Journal entry No.23, 21/Mar/2012




New schools, new offices, figures of authority, stern discipline, strange places, deadlines, time-frames, plans all make me nervous. Seriously, they do. I am trying to get Musti into another school and I went there today to fill out the registration forms, no biggie I suppose, but then it's me we are talking about - everything is a big deal. All new places give me anxiety attacks, new arenas, new faces, new rules UFFFF! how can I then even think of putting my kid through the ordeal of absolutely new surroundings, new and strange places, and even newer people?
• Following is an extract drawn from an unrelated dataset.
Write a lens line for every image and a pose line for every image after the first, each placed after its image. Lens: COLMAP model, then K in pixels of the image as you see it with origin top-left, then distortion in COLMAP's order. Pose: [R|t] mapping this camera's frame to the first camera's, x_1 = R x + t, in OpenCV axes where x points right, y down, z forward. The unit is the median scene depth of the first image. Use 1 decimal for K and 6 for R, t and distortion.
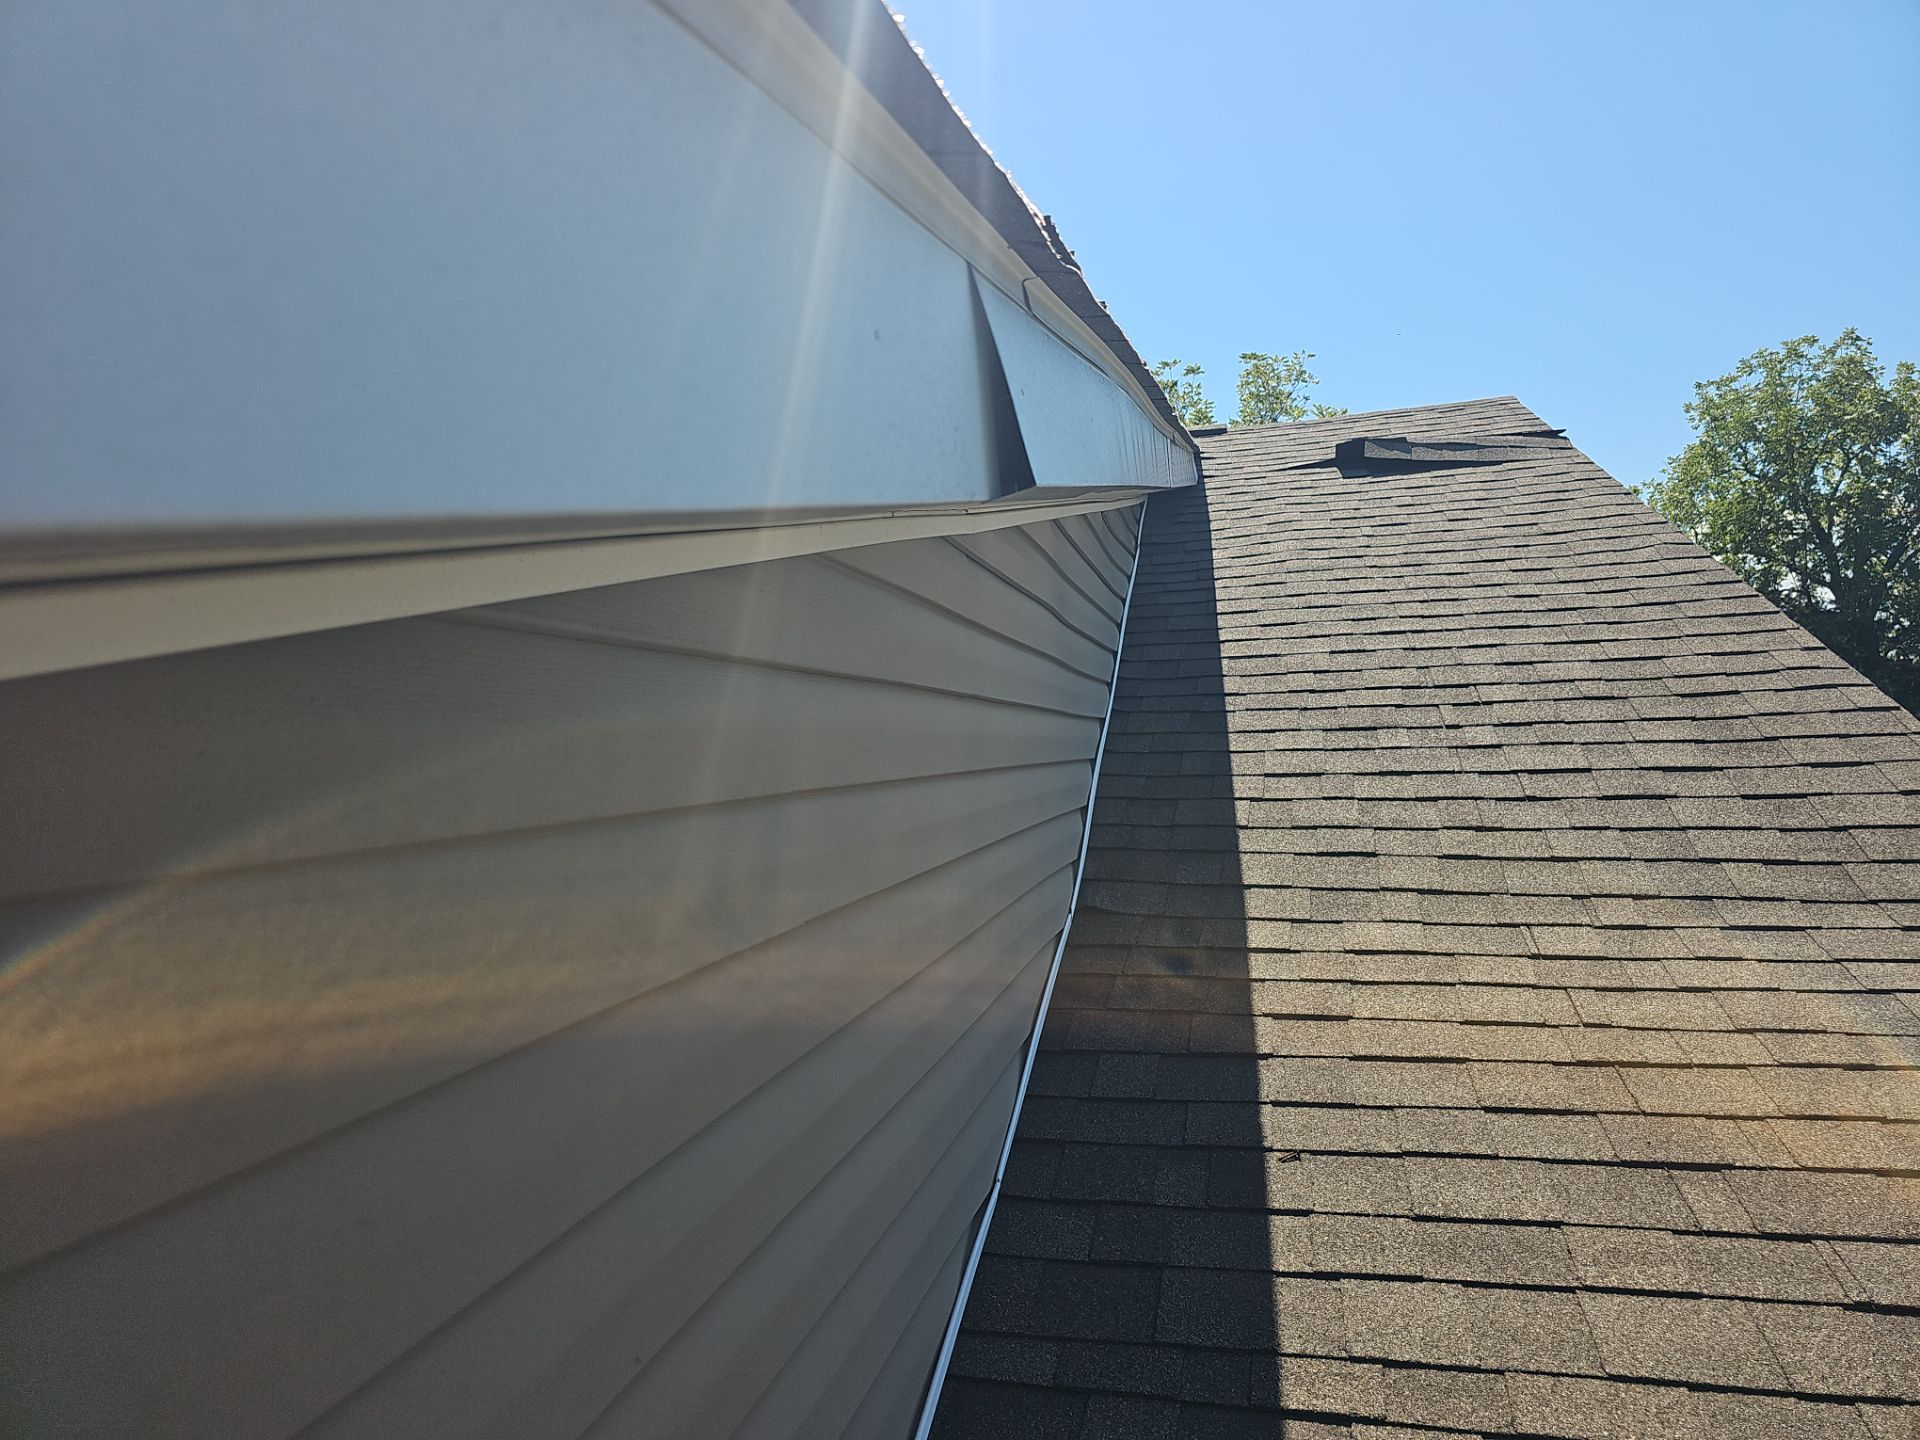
lens RADIAL K [[1272.8, 0, 960.0], [0, 1272.8, 720.0], [0, 0, 1]] dist [0.107025, -0.110942]
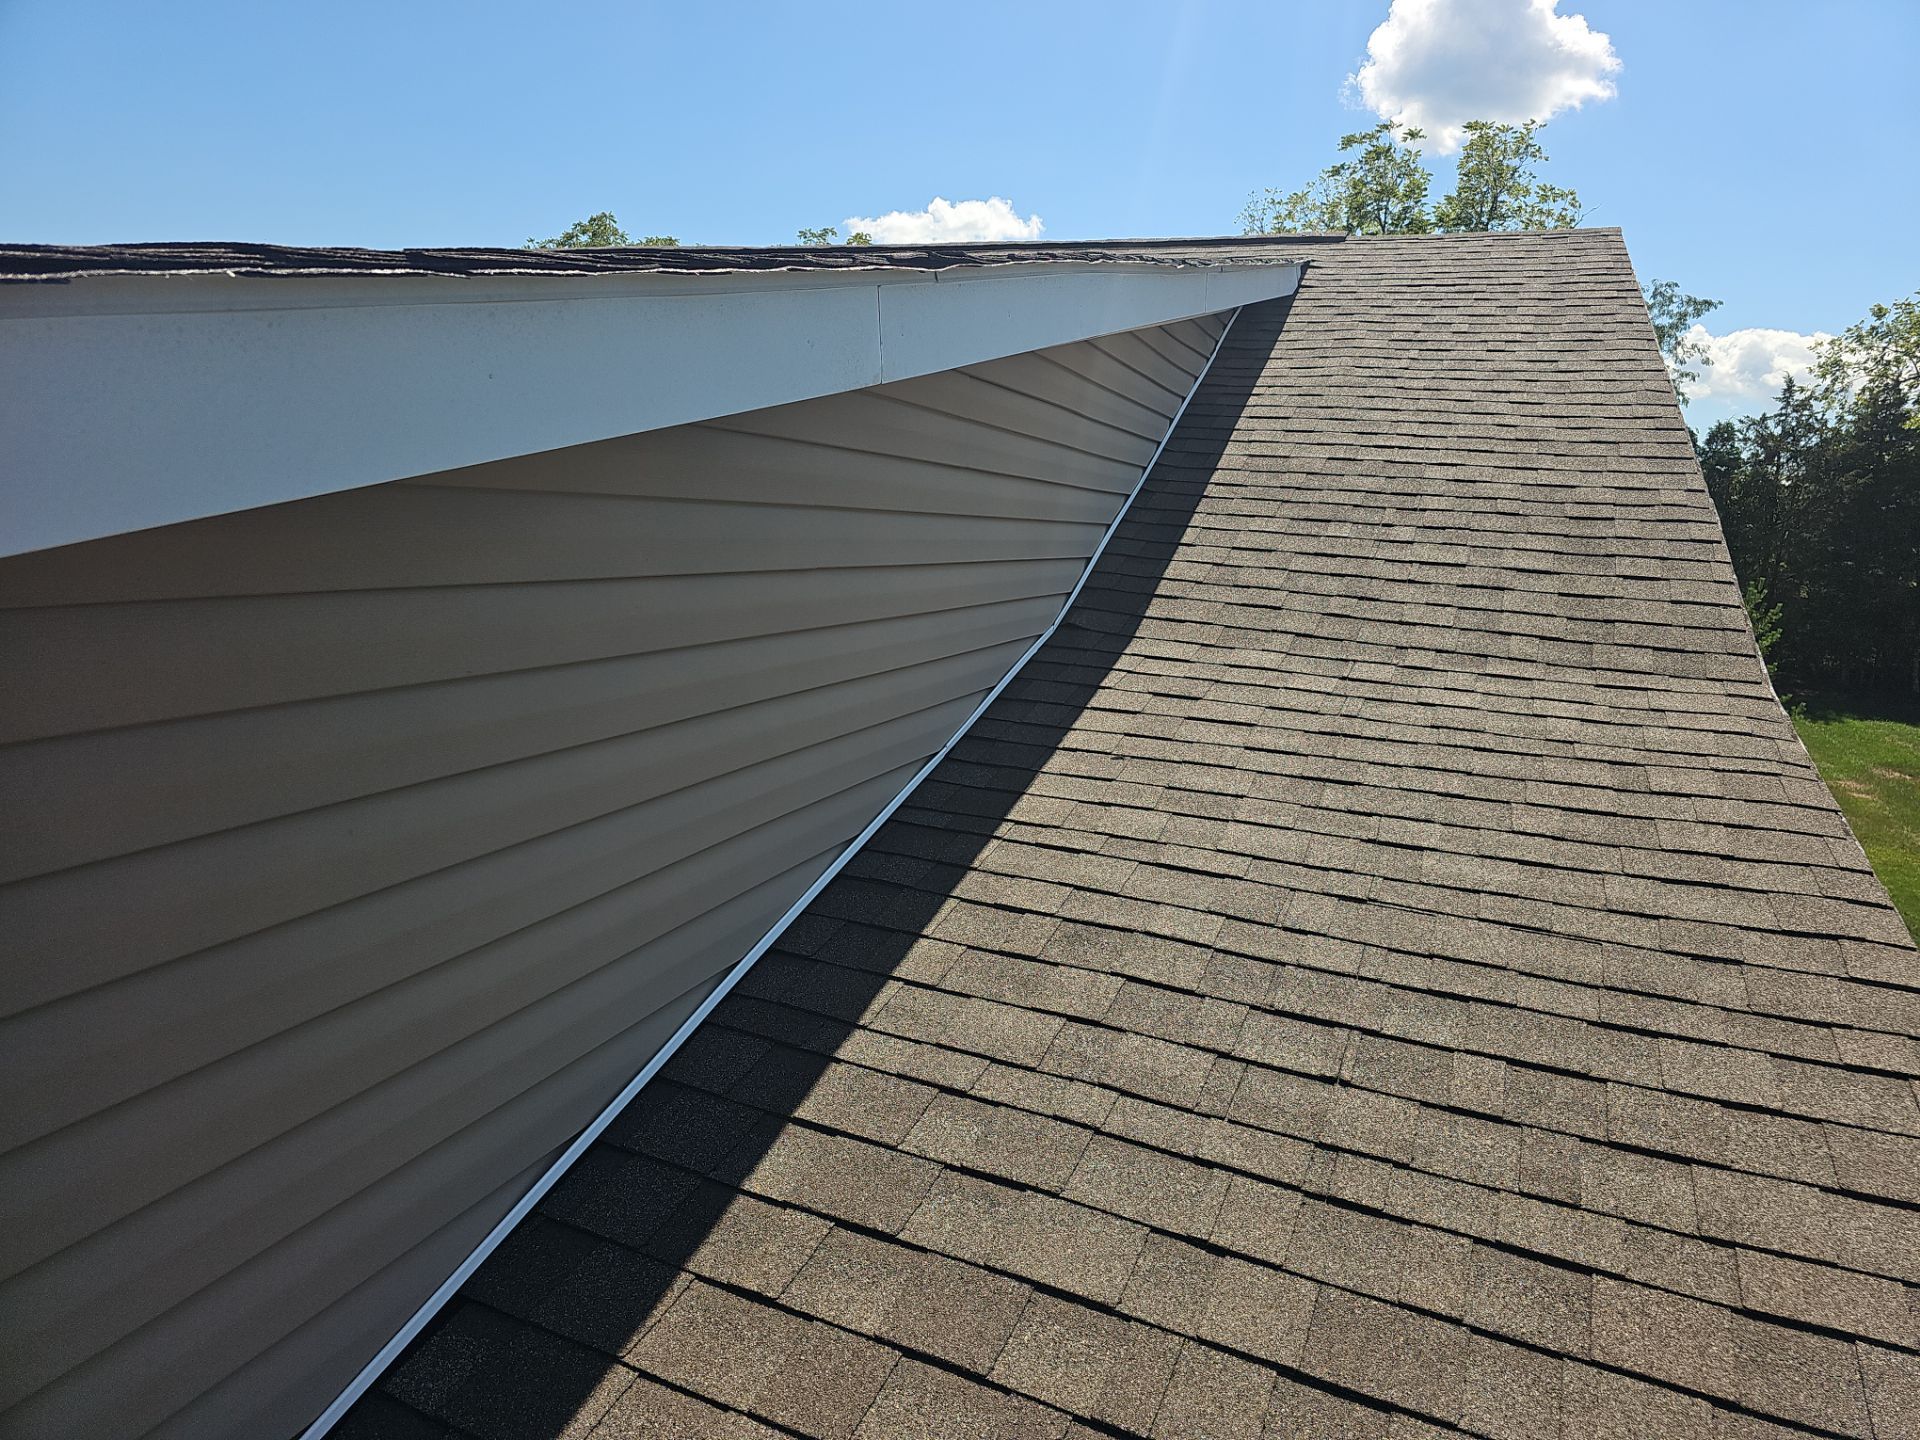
lens RADIAL K [[1283.2, 0, 960.0], [0, 1283.2, 720.0], [0, 0, 1]] dist [0.046199, -0.040507]
pose [[0.986265, 0.118231, -0.115334, 0.126424], [-0.095445, 0.977858, 0.186237, -0.003819], [0.134799, -0.172671, 0.975712, -0.359578]]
But, perhaps he doesn't share this panic that I have of new things.

The I phone is there, the I pad is lying right by my bed and the only reason I don't go near them is that I have this perpetual fear of strange and newer devices! I am increasingly feeling that I must be not 'normal' what ever that normal stands for, is it what the majority of people believe and behave as? maybe.

I get so upset if anyone gets angry with me, something has given way inside me, and as much as I could bear being screamed at and shouted at, I can't do even 1/100th of it now, I just want to run away. And especially if you get yelled at on the phone and called names it unnerves me to death...I wonder now how I could at one point in time have the courage to face this kind of abuse all of the time!! without exaggeration and I am sure I can find few people to verify this fact!

I went to have a look at the lawn prints this evening with Bina, ufff, why is everything so damn pricey and why is it that women have to fall over each other to get at the clothes? why can't we be a slightly more civilized nation!

Now I am going to curl up with a good book and call it a day.